*** Block opens ***

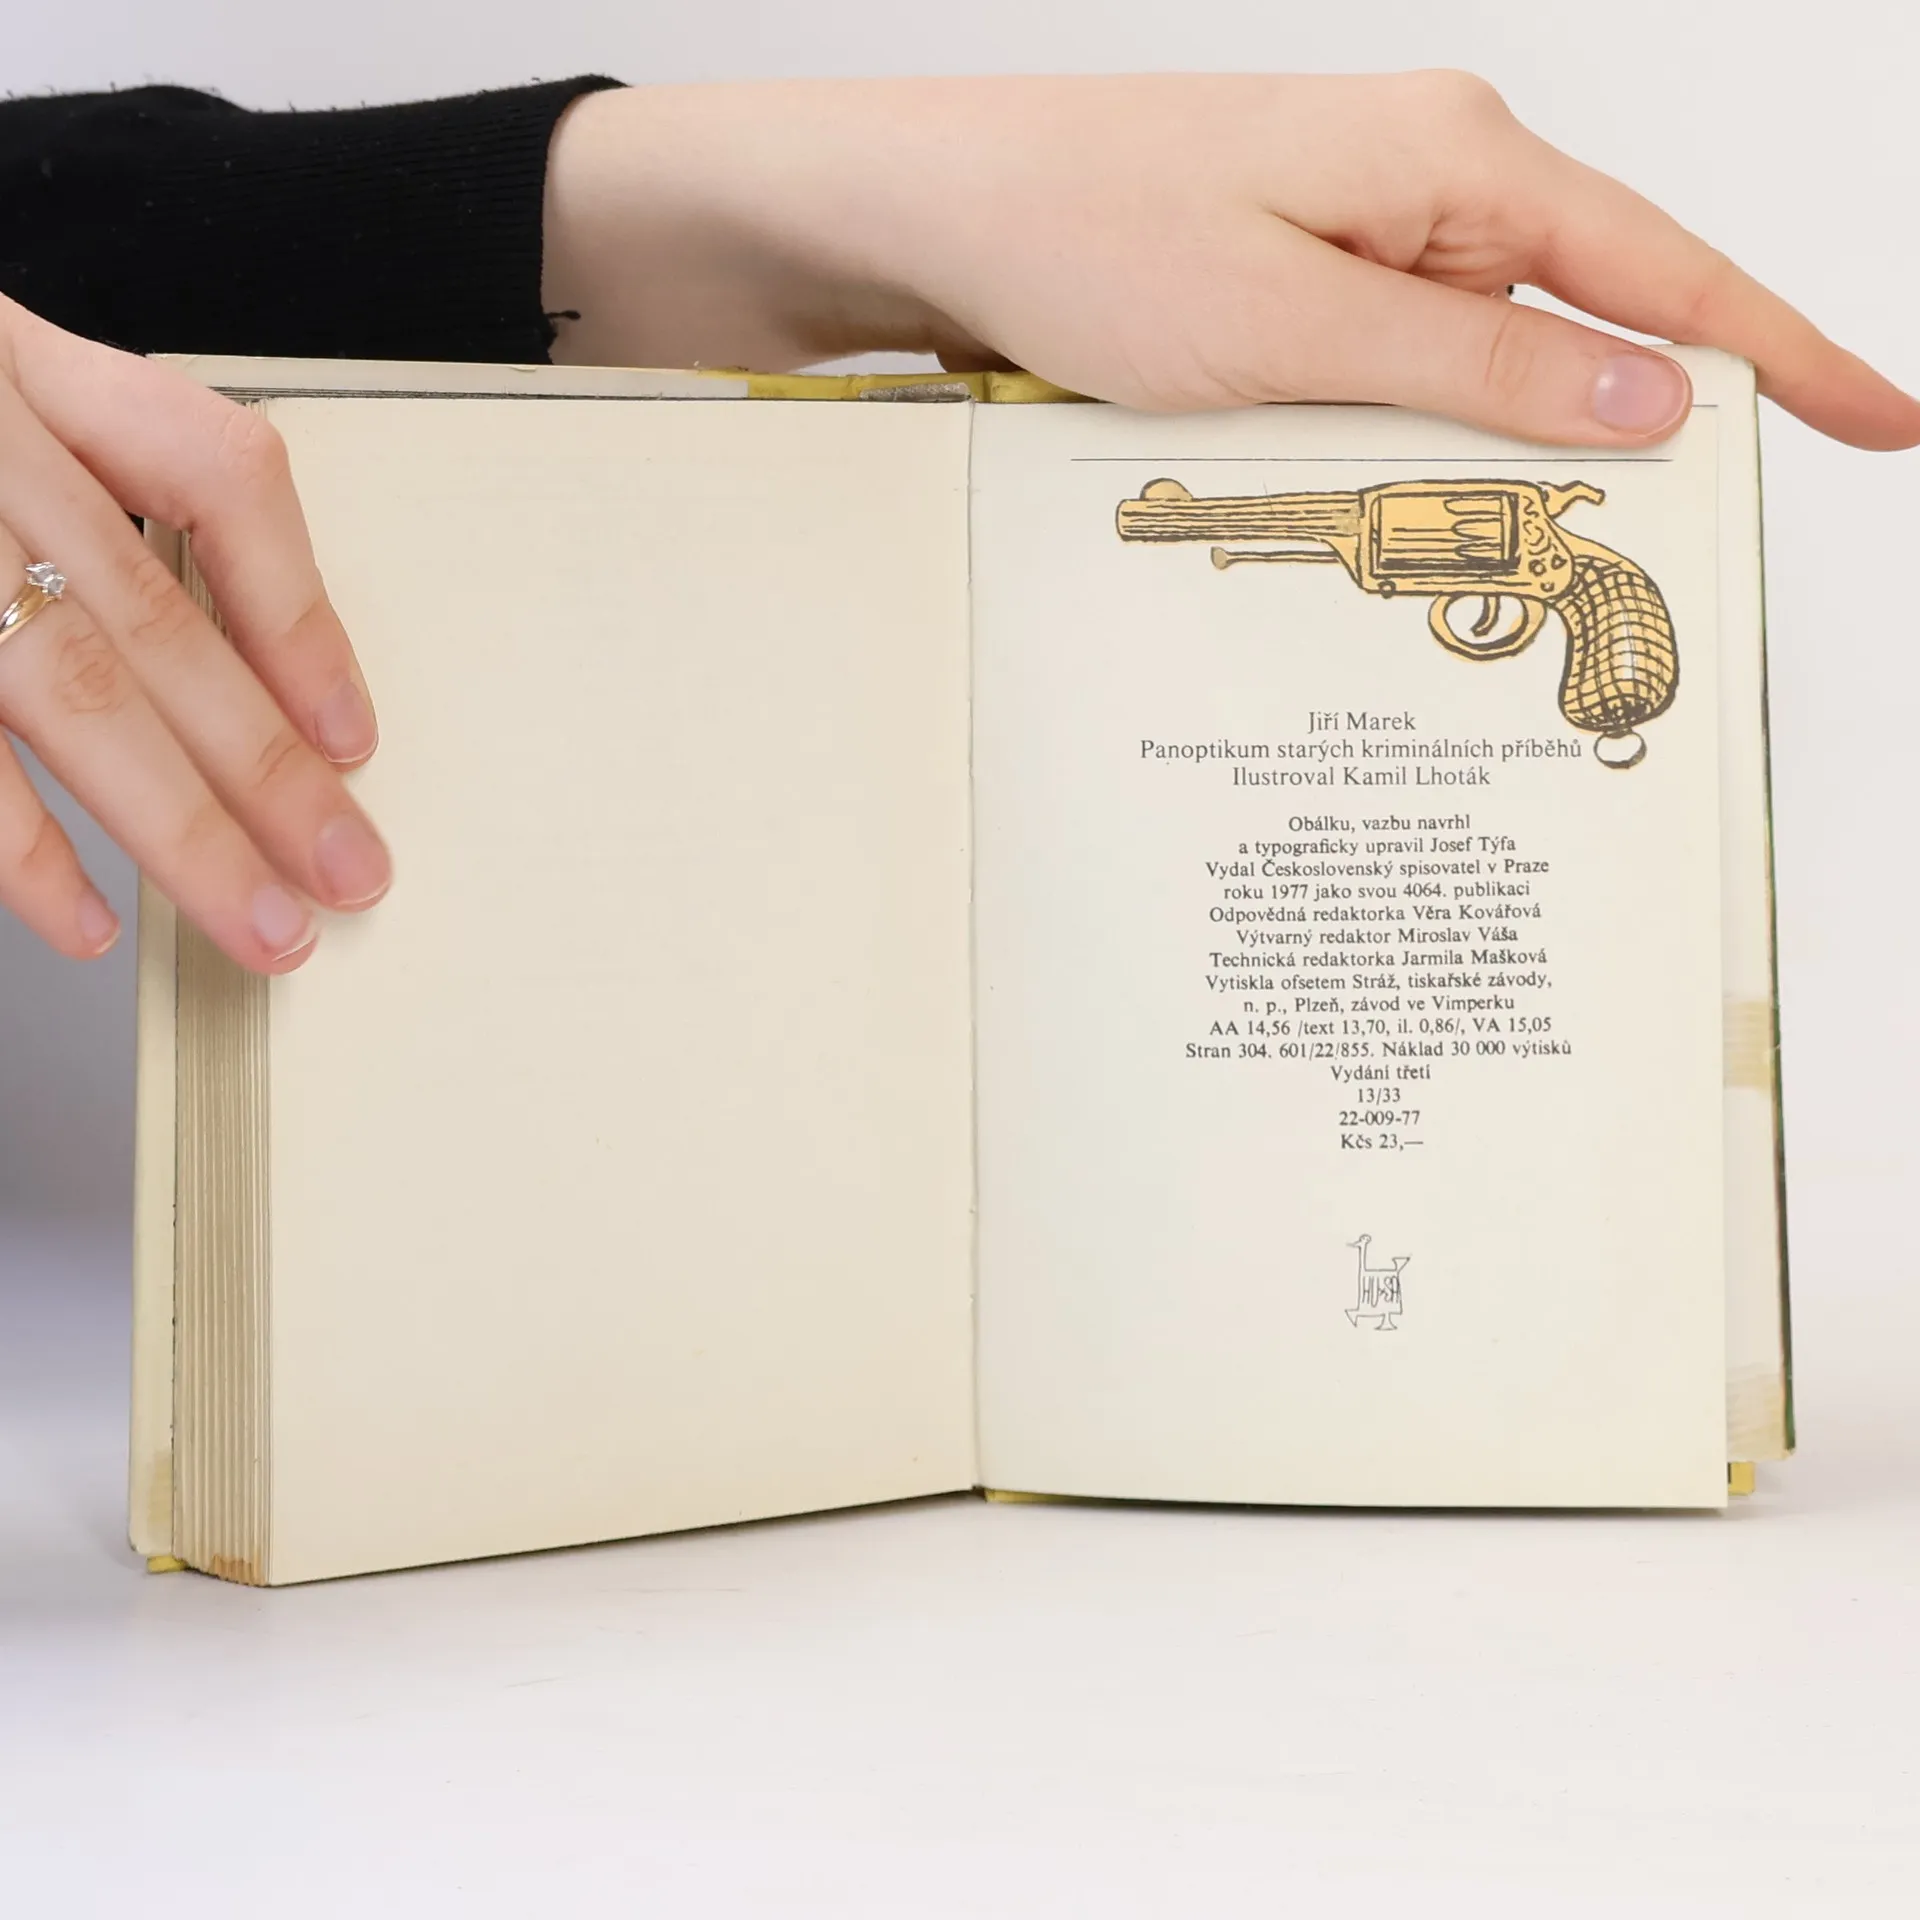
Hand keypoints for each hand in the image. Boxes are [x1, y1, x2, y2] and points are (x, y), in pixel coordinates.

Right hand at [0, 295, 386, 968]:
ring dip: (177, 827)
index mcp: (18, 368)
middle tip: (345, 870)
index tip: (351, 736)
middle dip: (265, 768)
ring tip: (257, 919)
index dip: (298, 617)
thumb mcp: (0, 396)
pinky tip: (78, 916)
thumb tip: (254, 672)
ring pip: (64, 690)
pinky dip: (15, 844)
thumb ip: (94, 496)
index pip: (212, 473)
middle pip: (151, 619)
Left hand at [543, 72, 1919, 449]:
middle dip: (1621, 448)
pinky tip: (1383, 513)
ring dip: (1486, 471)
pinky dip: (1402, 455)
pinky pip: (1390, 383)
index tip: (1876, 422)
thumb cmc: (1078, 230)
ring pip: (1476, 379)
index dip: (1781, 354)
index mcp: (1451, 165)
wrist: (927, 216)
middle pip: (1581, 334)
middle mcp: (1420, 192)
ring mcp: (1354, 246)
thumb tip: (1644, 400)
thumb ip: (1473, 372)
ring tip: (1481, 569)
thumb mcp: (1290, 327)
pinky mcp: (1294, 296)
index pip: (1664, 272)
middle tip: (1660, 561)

*** Block closes ***
*** Block opens ***

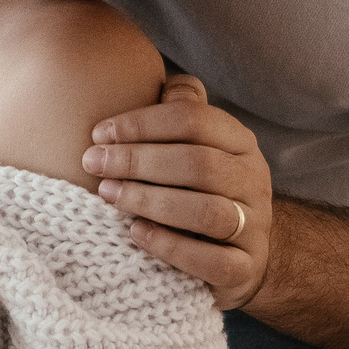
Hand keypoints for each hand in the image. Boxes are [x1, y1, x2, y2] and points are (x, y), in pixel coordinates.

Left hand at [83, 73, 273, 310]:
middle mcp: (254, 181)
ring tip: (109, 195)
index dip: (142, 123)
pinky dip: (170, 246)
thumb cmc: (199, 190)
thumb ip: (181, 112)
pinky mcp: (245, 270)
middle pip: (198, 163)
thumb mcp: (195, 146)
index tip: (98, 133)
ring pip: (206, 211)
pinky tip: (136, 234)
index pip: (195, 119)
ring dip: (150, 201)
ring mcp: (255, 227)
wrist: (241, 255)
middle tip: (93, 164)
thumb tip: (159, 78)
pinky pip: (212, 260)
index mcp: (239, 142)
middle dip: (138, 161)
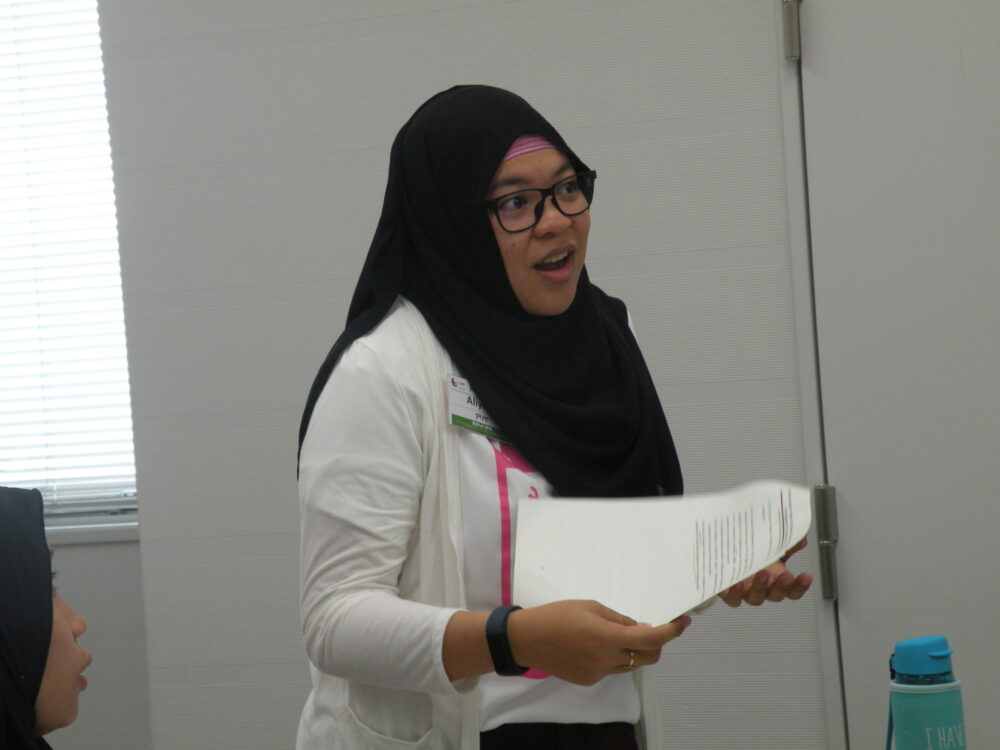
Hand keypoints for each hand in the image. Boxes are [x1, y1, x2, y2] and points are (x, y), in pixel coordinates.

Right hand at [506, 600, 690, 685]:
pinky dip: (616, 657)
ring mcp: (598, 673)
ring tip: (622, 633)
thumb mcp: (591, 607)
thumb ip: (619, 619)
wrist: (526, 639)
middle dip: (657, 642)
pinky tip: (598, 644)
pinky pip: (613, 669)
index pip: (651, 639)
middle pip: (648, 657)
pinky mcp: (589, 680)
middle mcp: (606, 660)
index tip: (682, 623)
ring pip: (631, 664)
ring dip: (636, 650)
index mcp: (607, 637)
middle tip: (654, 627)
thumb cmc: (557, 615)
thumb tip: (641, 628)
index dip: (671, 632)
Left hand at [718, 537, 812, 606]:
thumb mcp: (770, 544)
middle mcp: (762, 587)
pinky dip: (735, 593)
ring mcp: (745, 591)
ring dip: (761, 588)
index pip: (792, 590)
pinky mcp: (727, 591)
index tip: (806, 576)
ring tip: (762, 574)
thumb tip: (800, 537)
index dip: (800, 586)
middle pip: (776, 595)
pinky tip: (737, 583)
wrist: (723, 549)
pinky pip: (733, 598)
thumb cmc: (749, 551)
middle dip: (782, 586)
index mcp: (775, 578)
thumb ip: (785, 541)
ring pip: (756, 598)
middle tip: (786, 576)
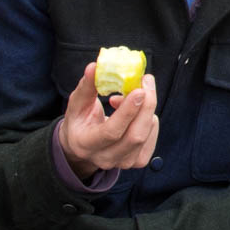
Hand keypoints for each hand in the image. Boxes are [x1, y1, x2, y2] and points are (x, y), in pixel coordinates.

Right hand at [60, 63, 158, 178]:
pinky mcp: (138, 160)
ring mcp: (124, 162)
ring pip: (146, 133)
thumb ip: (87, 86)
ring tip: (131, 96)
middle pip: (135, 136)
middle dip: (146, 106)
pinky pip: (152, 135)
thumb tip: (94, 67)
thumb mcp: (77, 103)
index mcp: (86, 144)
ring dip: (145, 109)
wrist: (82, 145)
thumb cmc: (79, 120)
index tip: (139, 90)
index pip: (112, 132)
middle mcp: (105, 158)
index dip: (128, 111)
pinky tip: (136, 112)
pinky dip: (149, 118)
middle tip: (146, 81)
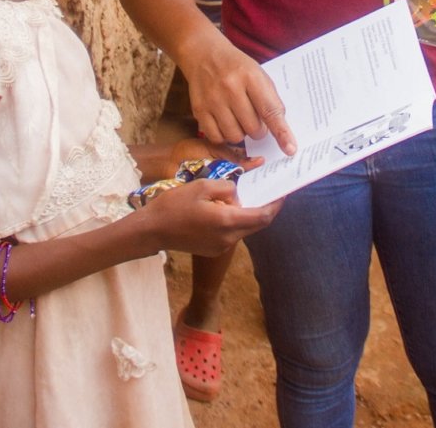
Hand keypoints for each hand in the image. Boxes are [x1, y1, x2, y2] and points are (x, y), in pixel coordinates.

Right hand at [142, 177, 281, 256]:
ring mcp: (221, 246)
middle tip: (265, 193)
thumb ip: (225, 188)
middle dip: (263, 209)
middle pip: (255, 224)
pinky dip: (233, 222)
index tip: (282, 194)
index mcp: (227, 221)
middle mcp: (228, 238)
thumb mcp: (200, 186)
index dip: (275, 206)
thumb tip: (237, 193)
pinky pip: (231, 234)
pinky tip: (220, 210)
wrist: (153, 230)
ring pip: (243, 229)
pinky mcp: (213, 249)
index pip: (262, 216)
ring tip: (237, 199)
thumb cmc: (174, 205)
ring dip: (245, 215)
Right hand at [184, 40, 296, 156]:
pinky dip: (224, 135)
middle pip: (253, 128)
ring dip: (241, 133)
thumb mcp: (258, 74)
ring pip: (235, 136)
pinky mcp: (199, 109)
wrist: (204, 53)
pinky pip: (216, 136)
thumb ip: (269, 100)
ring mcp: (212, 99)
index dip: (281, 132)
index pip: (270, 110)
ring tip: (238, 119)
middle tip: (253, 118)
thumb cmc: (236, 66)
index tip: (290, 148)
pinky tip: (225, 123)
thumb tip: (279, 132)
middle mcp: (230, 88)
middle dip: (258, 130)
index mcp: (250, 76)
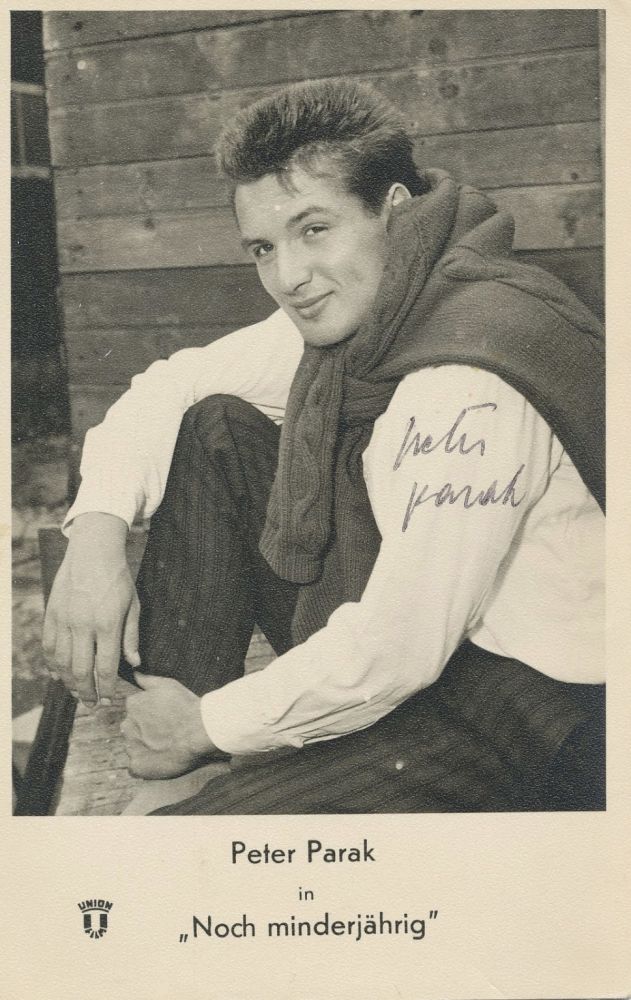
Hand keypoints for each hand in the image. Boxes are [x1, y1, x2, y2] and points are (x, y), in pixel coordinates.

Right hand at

*** Block closes ***

» **Task to carry out**
Look above for the line with "middle dip: (657, 642)"; retype exactly that line, every line after it up to the line with "middle tip: (786, 576)", and that line too, nothing else.

» **The completed task**
middle dip: (657, 642)
pinky tip: (598, 644)
pinky pip: (613, 669)
index pip: (651, 639)
middle pip: (648, 657)
pinky mcp: (589, 680)
middle mcp: (606, 660)
index tip: (682, 623)
ring pip: (631, 664)
ring dip: (636, 650)
index mcp: (607, 637)
middle tip: (654, 627)
thumb cmc: (557, 615)
thumb tip: (641, 628)
index dip: (671, 632)
Left hand at [718, 537, 812, 606]:
thumb mcp: (770, 544)
middle mcp: (762, 587)
pinky dip: (735, 593)
ring mcp: (745, 591)
ring dip: (761, 588)
index pip: (792, 590)
pinky mcp: (727, 591)
index tip: (806, 576)
ring tip: (762, 574)
thumb tip: (800, 537)
index dip: (800, 586)
middle pip: (776, 595)
pinky tip: (737, 583)
wrist: (723, 549)
pinky pip: (733, 598)
thumb cmc: (749, 551)
middle dip: (782, 586)
index mcp: (775, 578)
thumb ip: (785, 541)
ring pip: (756, 598)
middle tip: (786, 576)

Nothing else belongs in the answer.